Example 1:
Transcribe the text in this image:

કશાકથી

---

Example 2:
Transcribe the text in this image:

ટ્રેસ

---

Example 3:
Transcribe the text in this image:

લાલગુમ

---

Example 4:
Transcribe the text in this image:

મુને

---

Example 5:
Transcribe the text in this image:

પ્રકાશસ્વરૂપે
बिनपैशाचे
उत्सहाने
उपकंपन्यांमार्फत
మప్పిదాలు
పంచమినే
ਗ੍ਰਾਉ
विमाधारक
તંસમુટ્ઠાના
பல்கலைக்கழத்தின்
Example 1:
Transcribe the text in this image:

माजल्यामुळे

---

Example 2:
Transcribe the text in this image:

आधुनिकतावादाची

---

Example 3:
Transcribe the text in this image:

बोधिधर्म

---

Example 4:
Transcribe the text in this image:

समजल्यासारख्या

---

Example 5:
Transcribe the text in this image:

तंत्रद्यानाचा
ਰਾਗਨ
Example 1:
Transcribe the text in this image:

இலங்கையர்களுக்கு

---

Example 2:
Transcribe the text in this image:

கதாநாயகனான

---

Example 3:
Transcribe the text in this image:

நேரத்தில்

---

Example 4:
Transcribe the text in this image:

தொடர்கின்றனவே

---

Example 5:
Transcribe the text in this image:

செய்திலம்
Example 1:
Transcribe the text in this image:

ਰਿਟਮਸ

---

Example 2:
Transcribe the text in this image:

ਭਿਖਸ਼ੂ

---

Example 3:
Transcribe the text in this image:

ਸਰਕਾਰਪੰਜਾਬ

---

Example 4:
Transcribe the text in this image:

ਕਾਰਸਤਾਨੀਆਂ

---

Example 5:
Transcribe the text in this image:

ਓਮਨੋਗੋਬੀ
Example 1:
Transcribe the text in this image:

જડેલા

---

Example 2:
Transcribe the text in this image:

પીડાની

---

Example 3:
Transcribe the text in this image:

::::::::

The problem:
Could you give the data above again, exact in every line?

Exercise answer:
Example 1:
Transcribe the text in this image:

કશાકથી

---

Example 2:
Transcribe the text in this image:

ટ્રેસ

---

Example 3:
Transcribe the text in this image:

લાલગુમ

---

Example 4:
Transcribe the text in this image:

મુને

---

Example 5:
Transcribe the text in this image:

પ્રકાશસ્વરૂપે
बिनपैशाचे
उत्सहाने
उपकंपन्यांमार्फत
మప్పిదాలు
పంచమినే
ਗ੍ਰਾਉ
विमाधारक
તંસમુટ્ઠાના
பல்கலைக்கழத்தின்
Example 1:
Transcribe the text in this image:

माजल्यामुळे

---

Example 2:
Transcribe the text in this image:

आधुनिकतावादाची

---

Example 3:
Transcribe the text in this image:

बोधिधर्म

---

Example 4:
Transcribe the text in this image:

समजल्यासारख्या

---

Example 5:
Transcribe the text in this image:

तंत्रद्यानाचा
ਰਾਗਨ
Example 1:
Transcribe the text in this image:

இலங்கையர்களுக்கு

---

Example 2:
Transcribe the text in this image:

கதாநாயகனான

---

Example 3:
Transcribe the text in this image:

நேரத்தில்

---

Example 4:
Transcribe the text in this image:

தொடர்கின்றனவே

---

Example 5:
Transcribe the text in this image:

செய்திலம்
Example 1:
Transcribe the text in this image:

ਰਿਟਮਸ

---

Example 2:
Transcribe the text in this image:

ਭਿਖਸ਼ੂ

---

Example 3:
Transcribe the text in this image:

ਸਰਕਾਰਪੰਜਾਬ

---

Example 4:
Transcribe the text in this image:

ਕਾਰਸਤਾਨੀਆਂ

---

Example 5:
Transcribe the text in this image:

ਓਮਨੋਗੋਬੀ
Example 1:
Transcribe the text in this image:

જડેલા

---

Example 2:
Transcribe the text in this image:

પીડાની

---

Example 3:
Transcribe the text in this image:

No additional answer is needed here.